Camille Henrot’s extensive research across a range of disciplines like philosophy, anthropology, and history often shapes her work, including Grosse Fatigue. She made the video while in residence at the Smithsonian Institution in Washington, D.C., digging into its vast collections to pull together images of objects and specimens, like animal skeletons and carved figurines, with footage she shot in offices and collection storage. Henrot merges this with additional video clips and images she both made and found online.
Characterizing her structuring of Grosse Fatigue as “an experience of density itself,” she frames this material in layered pop-up windows that continually open and close against the changing background of a computer desktop. Brief pauses in the pacing stand out in Henrot’s otherwise rapid-fire sequencing. Sometimes, a woman’s hands appear in the frames, nails playfully manicured to match the colorful backgrounds. A spoken word-style voiceover, which interweaves stories of creation from across cultures, structures the visual cacophony. Henrot describes this mash-up of scientific discovery and religious myth-making as an “intuitive unfolding of knowledge,” a presentation meant to highlight our abundance of information, as well as its limits.
Additional text from What Is Contemporary Art?. Coursera, 2019 [https://www.coursera.org/learn/contemporary-art/supplement/DwSt8/surveilling-seeing-scanning]
Grosse Fatigue uses the familiar setting of a computer desktop to narrate the origins of the universe, and to question how such narratives have been constructed. The video draws on the artist’s experience during a Smithsonian Artist Research Fellowship, for which Henrot was granted access to film the collections of the Smithsonian Archives of American Art, the National Museum of Natural History, and the National Air and Space Museum in Washington, DC. Set to a poem written by Henrot in collaboration with the poet Jacob Bromberg, the text is voiced by Ghanaian American multidisciplinary artist Akwetey Orraca Tetteh and scored by musician Joakim Bouaziz.

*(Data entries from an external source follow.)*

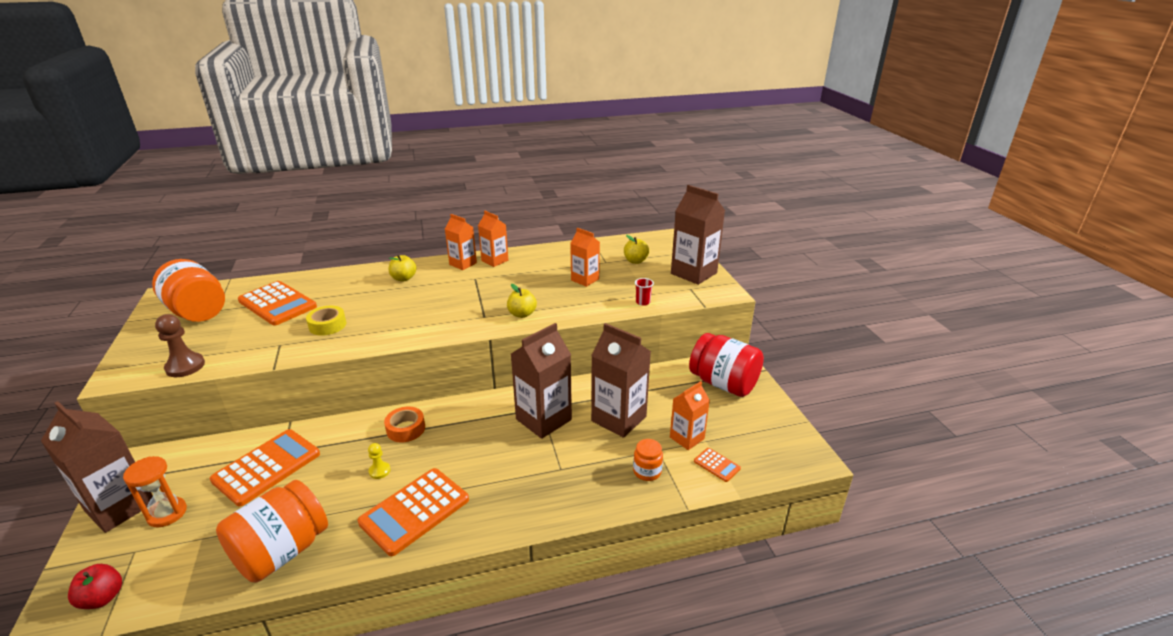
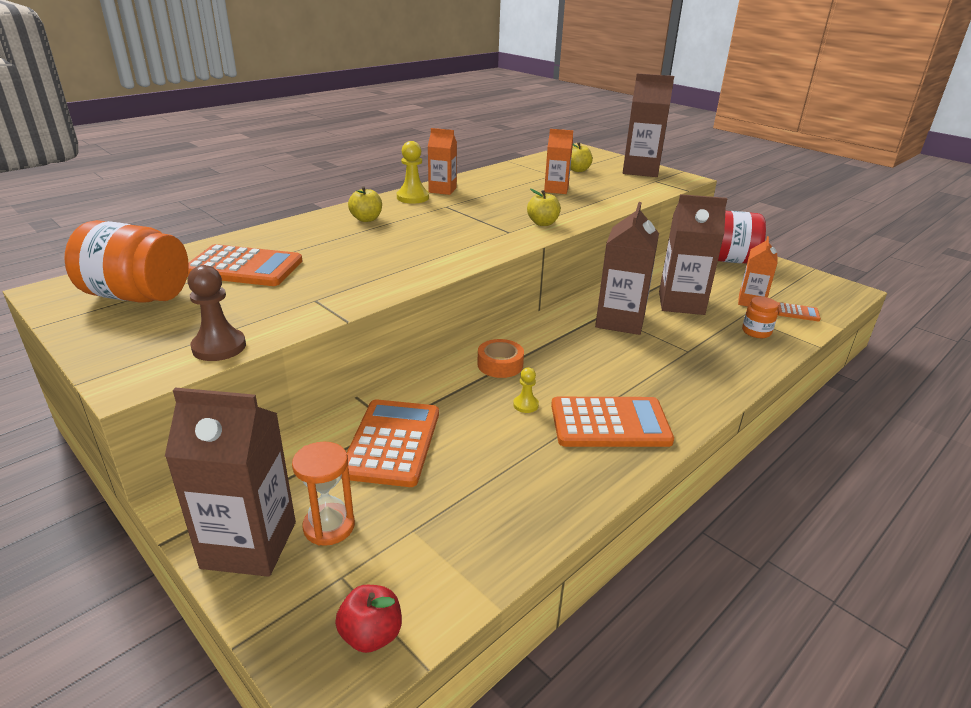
camera: 30 degrees left, 0 degrees up
(282, 552) = (526, 504): orange jar -> none
(327, 325) = (346, 272): yellow tape -> none
(415, 511) = (610, 423): orange calculator -> orange calculator turned 105 degrees counterclockwise
(463, 264) = (412, 197): orange carton -> yellow pawn
(643, 302) = (634, 196): red cup -> none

Employing oral traditions instead of more official written histories, Grosse Fatigue draws from scientific theories and religious creation stories to denote the common human desire to explain our origins. These narratives diverge and converge in the poem throughout the video. A rapid-fire choreography of pop-up windows and images provides glimpses into Henrot’s research at the Smithsonian; the voracious systems of acquisition, preservation, and classification central to the construction of the Western museum are linked to the Internet’s procedures of compiling and framing the information we seek. The video’s swiftly proliferating imagery, while signaling the speed and light_ness of the digital world, ultimately highlights the heaviness and exhaustion provoked by overwhelming streams of data. Grosse Fatigue considers the museum’s restless accumulation of objects and dead animal specimens—often achieved through forms of violence, like genocide, extinction, and environmental damage—that feeds our infinite hunger for knowledge. If vanity has compelled us to construct our own history through forms of possession and death, Henrot considers the underlying impulses that continue to drive new technologies and the seduction of constructing ourselves online.